(Collection entries)
+---+

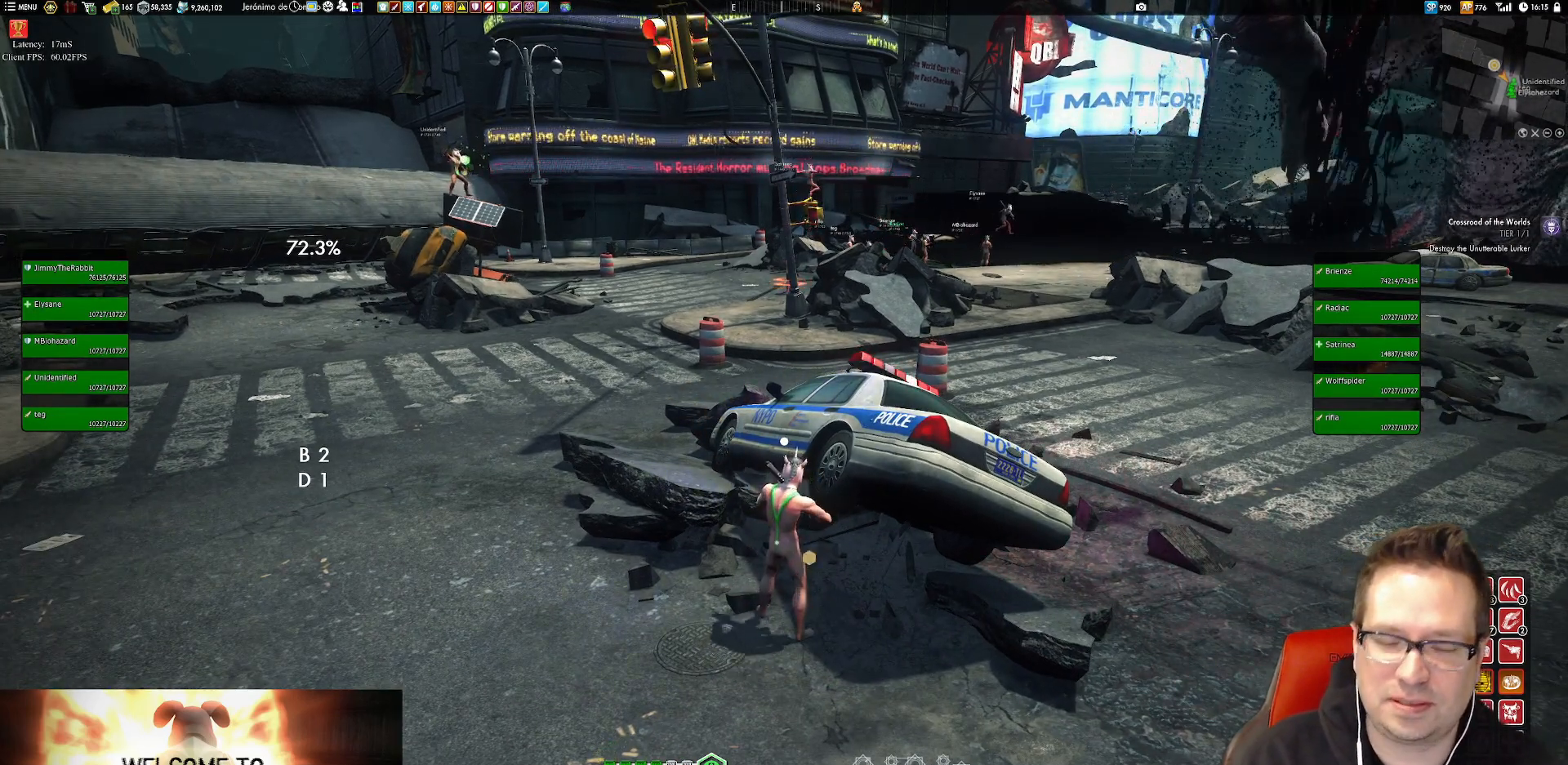
{"buttons": [], "left_stick": "center", "right_stick": "center", "events": [[284, "X", "down"], [351, "X", "up"]]}
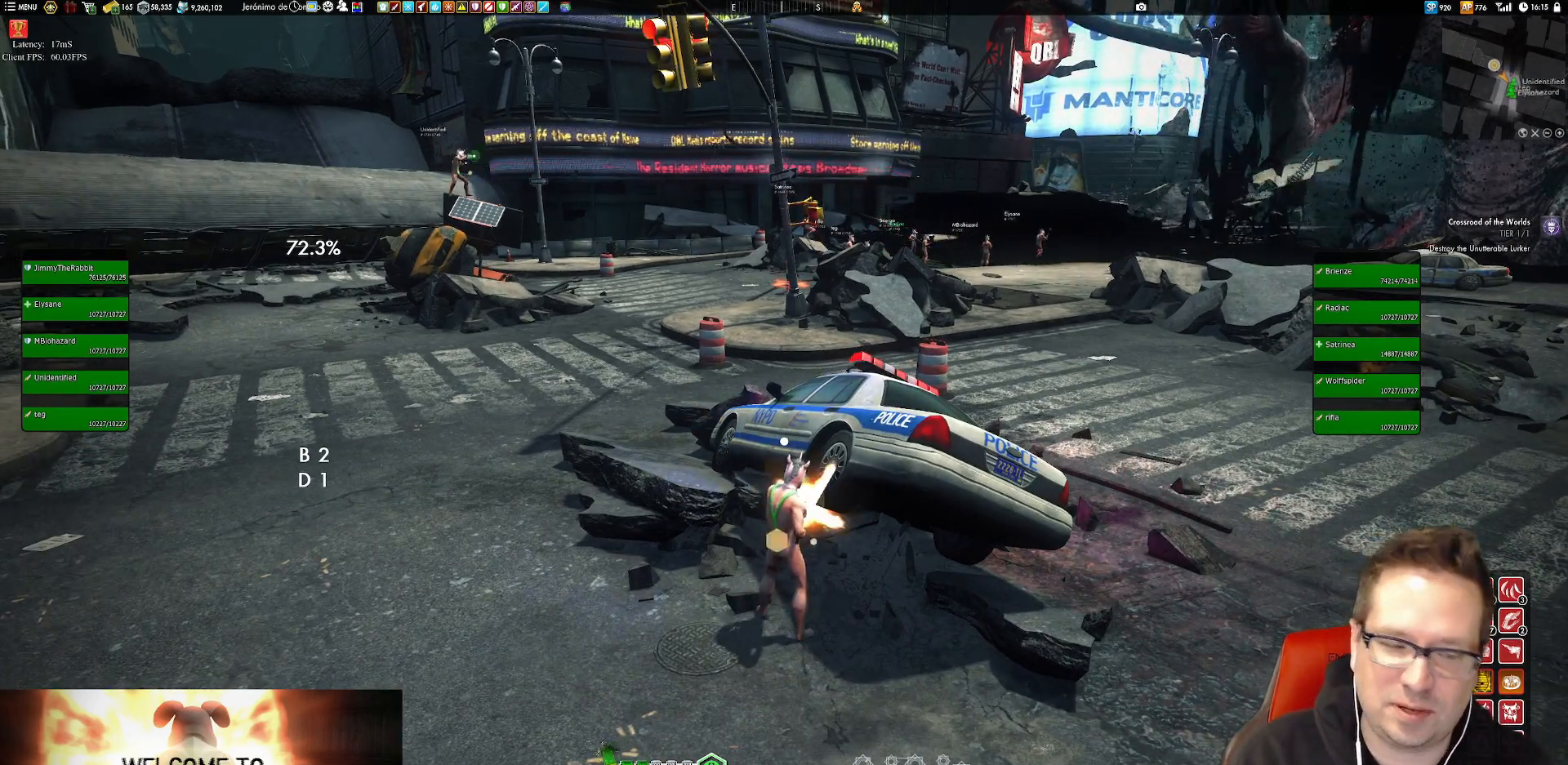
{"buttons": ["X"], "left_stick": "center", "right_stick": "center", "events": [[484, "X", "down"]]}
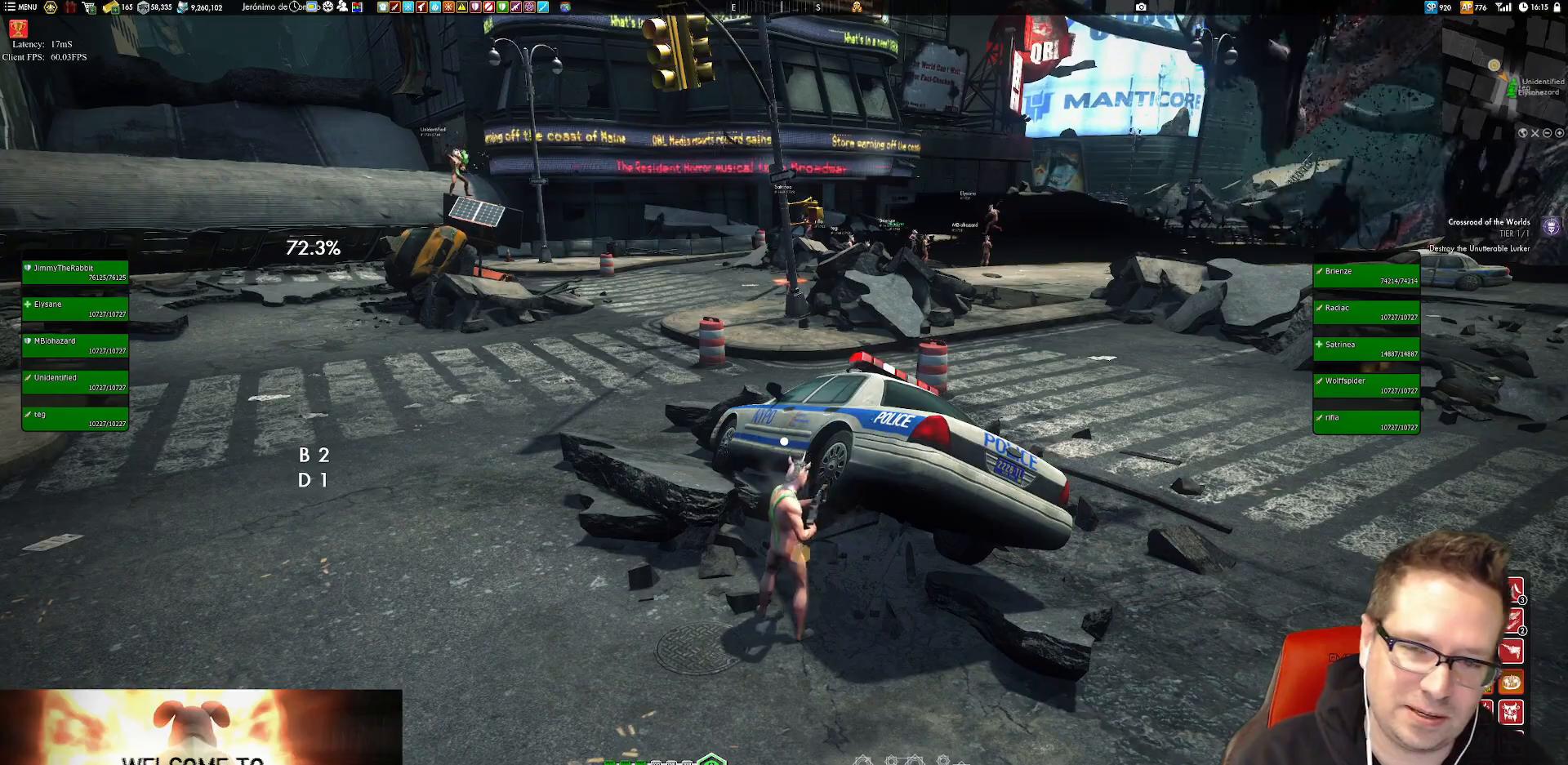
{"buttons": [], "left_stick": "center", "right_stick": "center", "events": [[117, "X", "up"]]}
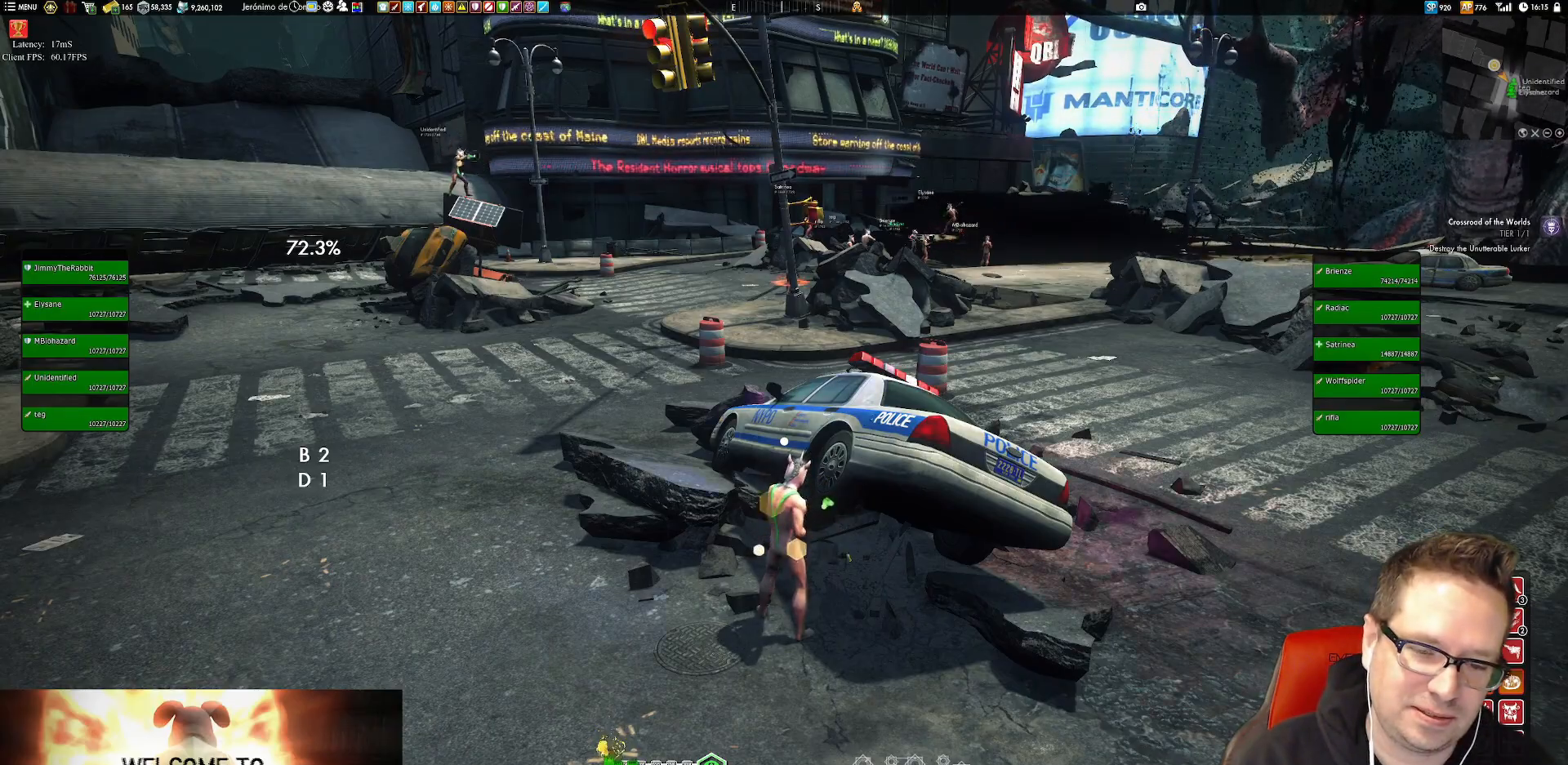
{"buttons": [], "left_stick": "center", "right_stick": "left", "events": [[50, "X", "down"], [83, "X", "up"], [317, "right_stick", "up-left"], [384, "right_stick", "left"]]}
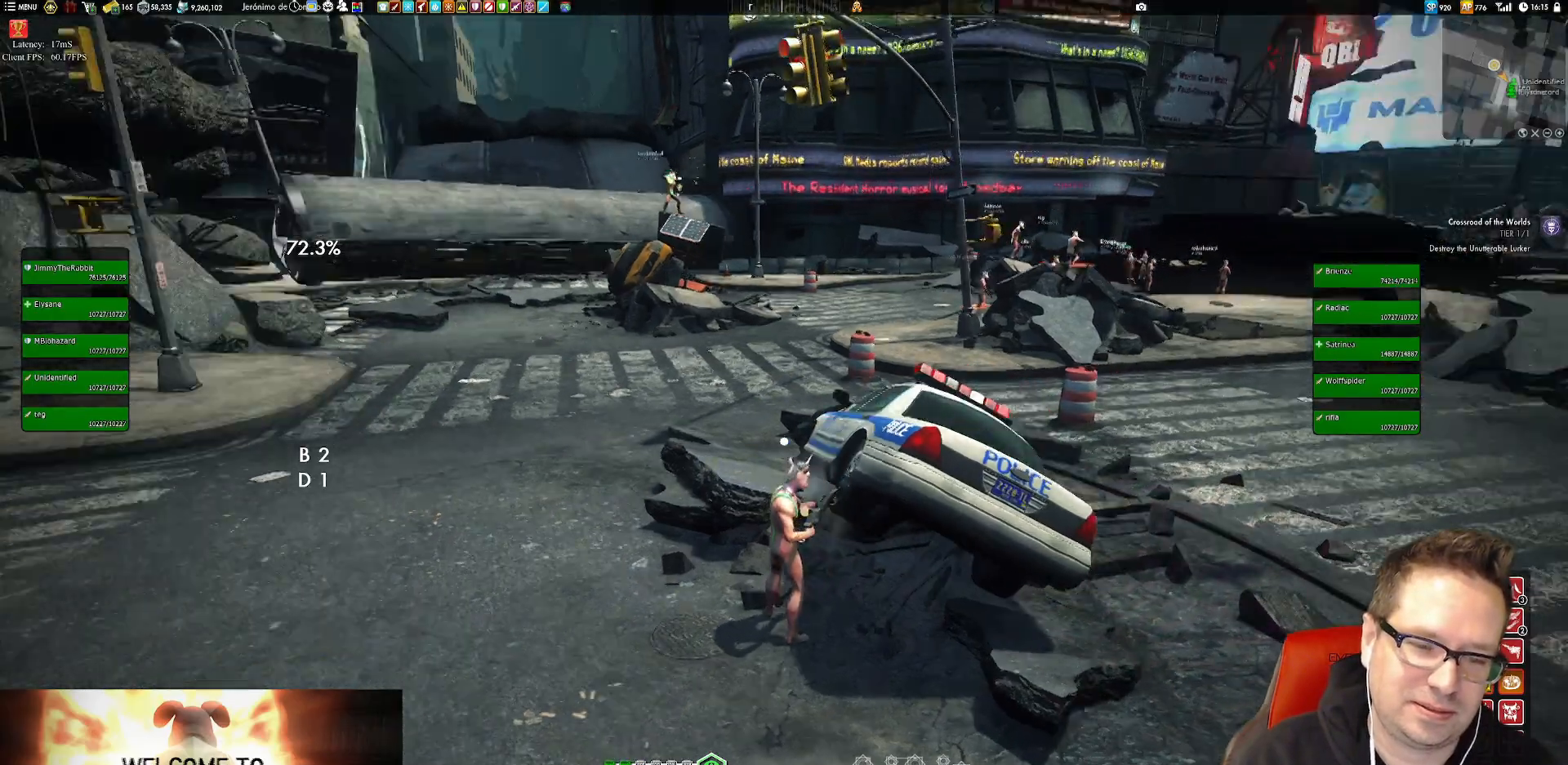
{"buttons": [], "left_stick": "center", "right_stick": "center", "events": [[50, "right_stick", "center"], [217, "X", "down"], [284, "X", "up"]]}
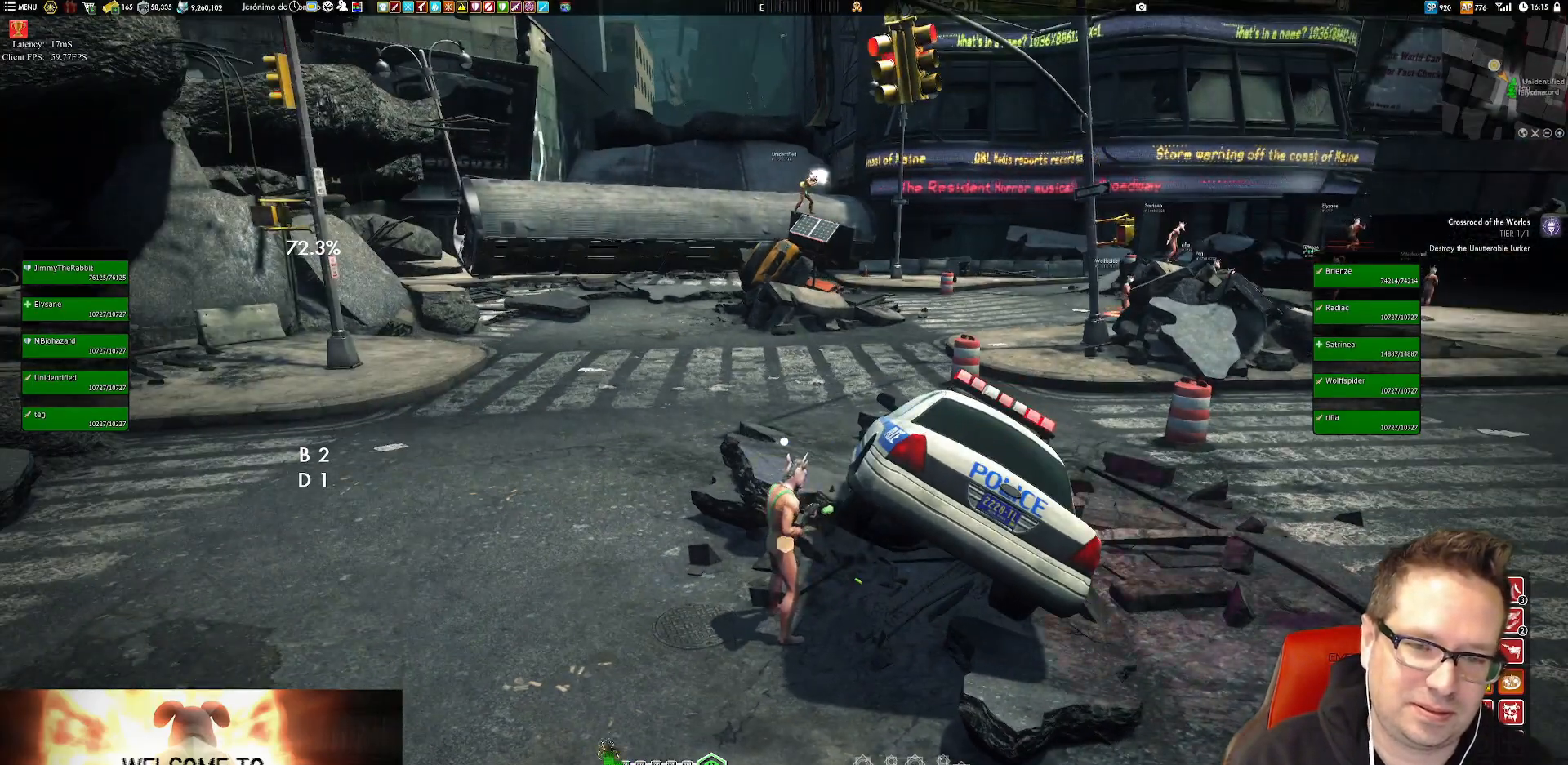
{"buttons": ["X"], "left_stick": "center", "right_stick": "center", "events": [[17, "right_stick", "right"], [283, "right_stick", "center"], [417, "X", "down"]]}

+---+

AIM OF THE EXERCISE: Wherever a line holds the word "down", copy that line out of the entries above.

ANSWER AREA:
{"buttons": [], "left_stick": "center", "right_stick": "center", "events": [[284, "X", "down"], [351, "X", "up"]]}
{"buttons": ["X"], "left_stick": "center", "right_stick": "center", "events": [[484, "X", "down"]]}
{"buttons": [], "left_stick": "center", "right_stick": "left", "events": [[50, "X", "down"], [83, "X", "up"], [317, "right_stick", "up-left"], [384, "right_stick", "left"]]}
{"buttons": [], "left_stick": "center", "right_stick": "center", "events": [[50, "right_stick", "center"], [217, "X", "down"], [284, "X", "up"]]}
{"buttons": ["X"], "left_stick": "center", "right_stick": "center", "events": [[17, "right_stick", "right"], [283, "right_stick", "center"], [417, "X", "down"]]}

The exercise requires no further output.